Discovering The ‘Unseen’ Story Of Rural Maine
On this episode of The Federalist Radio Hour, Gigi Georges joins Culture Editor Emily Jashinsky to discuss her book “Downeast: Five Maine Girls and the Unseen Story of Rural America.”
“Whether it was opioid abuse or other issues or incarceration or just falling apart because of the difficulties that they faced, where you had those circumstances, what you had was a strength of community networks that was based on neighbors helping neighbors. And people did not, as I write, look to codified institutions from above,” Georges explained. “They looked to their neighbors and their neighbors were there for them and continue to be there for them … They will band together to make sure that, while they can’t make everything better, necessarily, they can do what they can to make things just a little bit easier. And that goes a long way in communities like this.”
Seeing this emphasis on community and neighborly participation, Georges said, was a welcome surprise.
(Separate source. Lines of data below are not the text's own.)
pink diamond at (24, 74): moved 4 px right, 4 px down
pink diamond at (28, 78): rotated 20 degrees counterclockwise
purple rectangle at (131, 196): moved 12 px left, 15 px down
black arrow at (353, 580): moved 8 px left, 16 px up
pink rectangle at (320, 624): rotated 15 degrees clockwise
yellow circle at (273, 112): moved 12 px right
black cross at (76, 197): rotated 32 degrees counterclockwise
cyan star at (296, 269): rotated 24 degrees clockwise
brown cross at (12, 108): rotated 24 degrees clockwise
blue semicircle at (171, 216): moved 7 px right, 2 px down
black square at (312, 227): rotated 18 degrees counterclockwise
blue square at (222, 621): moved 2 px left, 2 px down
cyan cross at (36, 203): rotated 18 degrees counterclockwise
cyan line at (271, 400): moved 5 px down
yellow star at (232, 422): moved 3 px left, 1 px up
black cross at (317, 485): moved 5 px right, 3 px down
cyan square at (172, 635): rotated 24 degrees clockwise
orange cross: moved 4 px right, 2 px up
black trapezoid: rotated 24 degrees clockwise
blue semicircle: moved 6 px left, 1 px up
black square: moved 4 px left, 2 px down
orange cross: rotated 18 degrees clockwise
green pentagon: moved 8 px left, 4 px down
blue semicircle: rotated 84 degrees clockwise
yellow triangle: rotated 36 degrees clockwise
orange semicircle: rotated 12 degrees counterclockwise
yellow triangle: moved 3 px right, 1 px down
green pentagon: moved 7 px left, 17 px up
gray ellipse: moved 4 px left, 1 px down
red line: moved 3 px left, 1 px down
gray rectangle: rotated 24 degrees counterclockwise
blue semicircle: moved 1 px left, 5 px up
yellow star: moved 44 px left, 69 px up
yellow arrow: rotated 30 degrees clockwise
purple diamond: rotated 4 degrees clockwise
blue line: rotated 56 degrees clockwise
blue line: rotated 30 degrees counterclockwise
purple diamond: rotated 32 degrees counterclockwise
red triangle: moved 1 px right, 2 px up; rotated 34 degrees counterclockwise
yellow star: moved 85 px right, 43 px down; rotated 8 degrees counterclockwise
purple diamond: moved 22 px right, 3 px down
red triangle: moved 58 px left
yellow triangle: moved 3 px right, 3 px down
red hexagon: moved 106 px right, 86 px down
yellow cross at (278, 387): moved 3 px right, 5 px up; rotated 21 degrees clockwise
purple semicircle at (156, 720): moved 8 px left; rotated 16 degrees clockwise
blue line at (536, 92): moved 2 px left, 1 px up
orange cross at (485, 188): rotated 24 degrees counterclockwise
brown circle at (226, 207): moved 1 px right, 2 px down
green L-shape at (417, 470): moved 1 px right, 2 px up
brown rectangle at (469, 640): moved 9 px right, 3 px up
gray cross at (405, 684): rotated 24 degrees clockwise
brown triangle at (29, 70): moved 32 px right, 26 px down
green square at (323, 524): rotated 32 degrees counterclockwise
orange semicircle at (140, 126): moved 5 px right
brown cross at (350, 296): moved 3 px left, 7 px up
“So much of the reporting has been done in a parachuted way and too often I believe with a narrow and somewhat biased lens that I did not expect to see quite that interconnectedness that I saw in so many aspects of life there, in nearly every aspect of life there,” Georges said. “And what I came away with perhaps that biggest ‘aha’ was … I was far more isolated in this tremendous city filled with people than any of these residents in Downeast, Washington County. As geographically isolated as they are, they are anything but isolated in the sense of community and the sense of being there for one another.”